Call them merely symbolic acts, but the D.C. Council and Mayor Adrian Fenty have made a number of gestures this year to express their collective anger at the continued disenfranchisement of District residents. Today there's one more.
Via D.C. Wire, the Council is planning on removing a prohibition on spending federal funds on lobbying activities related to District voting rights from the city's fiscal 2009 budget. The prohibition has long been imposed by Congress (the District's local funds are effectively federalized when they are sent to Congress and then re-allocated back to the city on an annual basis) and has drastically limited any actions the District's government can take to push for voting rights, including paying its three-person shadow delegation for their efforts. According to Council Chair Vincent Gray, the prohibition has always been left in the budget under the assumption that Congress would insert the offending language regardless.
It's a small gesture, and one Congress will likely overturn, but then again, late last year Congress lifted a ban on the funding of needle-exchange programs in the District. Could the Democratic majority overturn this longstanding prohibition in the same spirit?

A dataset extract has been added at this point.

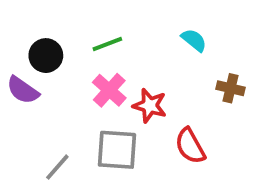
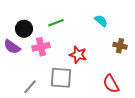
pink cross: (109, 90) -> (41, 47), moved, turned 36
red semicircle: (190, 146) -> (111, 84), moved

We don't imagine that throwing a few thousand dollars at the voting rights cause will make Congress that much more likely to see the error of their ways, but there is something to be said for having a full-time and fully-paid shadow delegation, not to mention an active lobbying campaign. Or, even better, getting the District to buy a huge spotlight that will constantly beam a pro-voting rights message into the sky a la the Bat Signal. We've been itching for one of those for years.



Forget the Bat Signal. Wrap MLK Library in a plastic "No Taxation without Representation" tarp, a la Cristo. You get the disenfranchisement message across and we don't have to look at that fug Mies van der Rohe nightmare anymore.
Is that BatGraham?
worst. graphic. ever. congrats!
the day DC becomes a state is the day the US has an albino lesbian president.
Wouldn't it have made more sense to put this provision in there, but not let Congress know about it? Sorta like how credit card companies jack up your interest rates, but only mention it in the fine print of a bill. By making our intentions known, we're practically begging our congressional Morlocks to take that language out and possibly hit us with some more punative measures just to teach us a lesson.
Cranky, unfortunately the standard budget display for statutory language displays the prior year's language with removed language in brackets [ ] and new language italicized so it will stand out that they're proposing its removal.
Doesn't mean they shouldn't propose not to include it - you can always hope some staffer goofs and does what the District asks for there.
Wow, someone is an expert in Microsoft Paint.
martin is an artiste...but this isn't as good as davy dcist.